K. M. Alderman5.0 out of 5 stars Masterful, a ‘must-read’.Reviewed in the United Kingdom on 7 November 2019Format: Paperback

Helen Ivory’s parlour doll on the cover of The Anatomical Venus (Bloodaxe Books, 2019), echoes what’s within. The collaged, angel-winged beauty, be-skirted in a dead wedding bouquet, will be ‘served up’ as morsels of her othering in her many incarnations. She is a wanton sex-siren, witch, feeble-headed ‘slattern’ or unclean invalid – at once, Coventry Patmore’s housebound Angel (1854) and Kramer’s witch (1487) and all states between.

Through referencing numerous written sources and historical events, Ivory offers a pinpoint analysis of the received wisdom about women. For example, she cites nineteenth century asylum records and Freud in ‘Female Casebook 6’ (p.26) and ‘Housewife Psychosis’ (p.18) and references Shakespeare’s Ophelia (p.48) amongst a host of feminine constructs.

Through masterful language and imagery, Ivory conjures a collage of stories and voices, or the voiceless ventriloquized. In ‘Stillborn’ (37)

‘a half-made girl
with a secret interred in her womb’

whose grief at loosing her ‘unborn’ is voiced only through her disturbed behaviours in St. Andrew’s Asylum. Or Venus morphs into a

‘blood and earth caked’

wise woman in ‘Cunning’ (23).

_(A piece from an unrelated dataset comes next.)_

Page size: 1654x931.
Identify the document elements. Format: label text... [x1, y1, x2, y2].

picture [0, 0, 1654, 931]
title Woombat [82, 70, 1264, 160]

She guides women through to birth with ancient wisdom foraged from hedgerow pantries, whilst the physician who ‘invents’ himself in the ‘empirical light of day’ will ‘rip off [your daughter’s] head with forceps’.

Venus is confined under the weight of societal dictates, where even the voice of God pronounces her wanton nature in for example in ‘The Kept House’ (12). However, Ivory’s humour often gilds the burden with satirical observation:

‘When the Lord spoke unto her
He had already taken up residence
inside her house
and had much reduced her larder’ (34).

The Anatomical Venus of the title was an Eighteen Century phenomenon. These were wax forms of reclining female nudes, beauties with real hair and pearls, whose torsos could be removed for the male gaze to examine the internal organs, as though with some museum exhibit. Helen Ivory’s portraits weave an overview of women’s ‘othering’, of the entrenched ways in which the feminine principle has been and is subjugated and abused. It is masterful, a ‘must-read’ for all.